FRATRICIDE, the God-voice had called her. Bane . . . or Tori?

Jame looked down at Graykin's still form. "Is he going to die?"

Without thinking, Kindrie reached toward the unconscious man, then stopped. His fingers curled into a fist, which he drew back to cradle against his chest like a broken bird. "Find out for yourself," he muttered, no longer meeting her eyes. "He's your responsibility."

Jame regarded him for a moment with raised eyebrows, then sighed. To date, she had done a poor job of being a Highborn. This was one duty, though, which she could no longer shirk. She knelt and touched Graykin's face gingerly.

A momentary dizziness made her squeeze shut her eyes. In the darkness behind the lids, she felt as if she were falling, except for her fingertips on the Southron's forehead. It felt odd. She blinked away darkness and looked down into a face half human, half canine, wholly mongrel, like the dog in the old song after whom she had renamed this wretched boy. Under him, through him, she could see the cold hearth stone on which he lay. A ghost, Kindrie, had called him, haunting someone else's soul-scape. Whose?

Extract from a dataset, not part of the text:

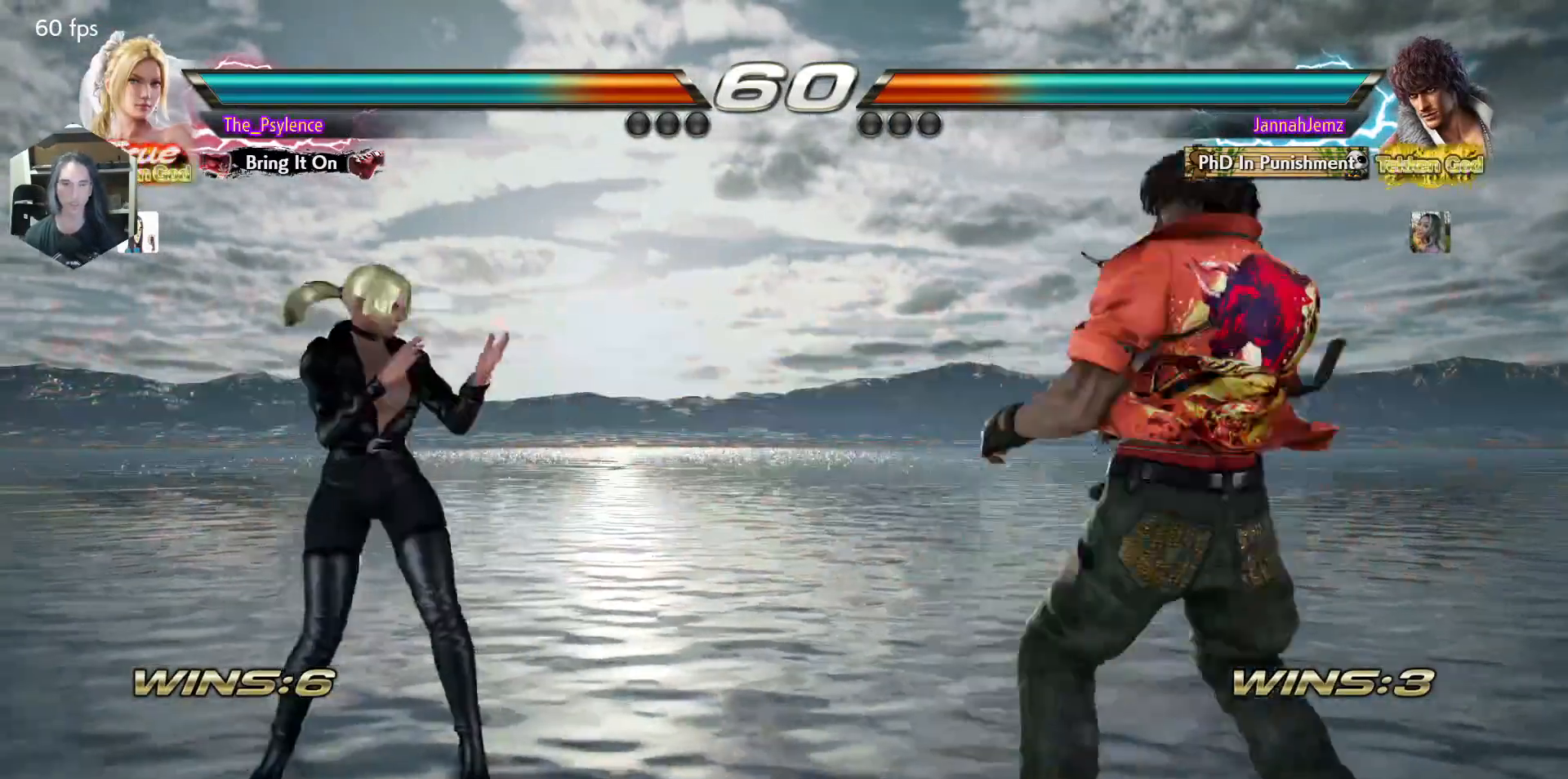
{"buttons": [], "events": [[67, "DPAD_RIGHT", "down"], [183, "DPAD_RIGHT", "up"], [267, "DPAD_RIGHT", "down"], [367, "DPAD_RIGHT", "up"], [367, "SQUARE", "down"], [417, "SQUARE", "up"]]}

Her hand had ivory plates across its back so on up her arm. On her face, the weight of an ivory skull mask. She raised her head with difficulty to look over her shoulder, down the sweep of a vast hall paved with green-veined stone, hung with death banners. Silver Knorth eyes watched her through the bars of their warp threads; the woof on each cheek bunched like an ugly scar.

The Master's hall in Perimal Darkling . . . her soul-scape?

"No!" Jame cried, leaping to her feet.

The darkness swarmed back, although this time her eyes were wide open.

Got up too fast, she thought, swaying, clutching at composure. Wait for the blood to rise, wait . . . .

Her sight cleared. Kindrie was staring at her open-mouthed. "What happened?"

"I . . . need some air. I'm going for a walk."

At the door, she turned. "All right! I came back for you after all, I've accepted responsibility, and now you can keep watch on that damned cold hearth until your tail freezes off. Satisfied?"

The door slammed. The ounce (who hadn't quite gotten through in time) squawked. The Knorth departed, swearing. Graykin's breath deepened into the slow, healing rhythm of dwar.

"B-but what happened?" Kindrie repeated, bewildered, to the silent room.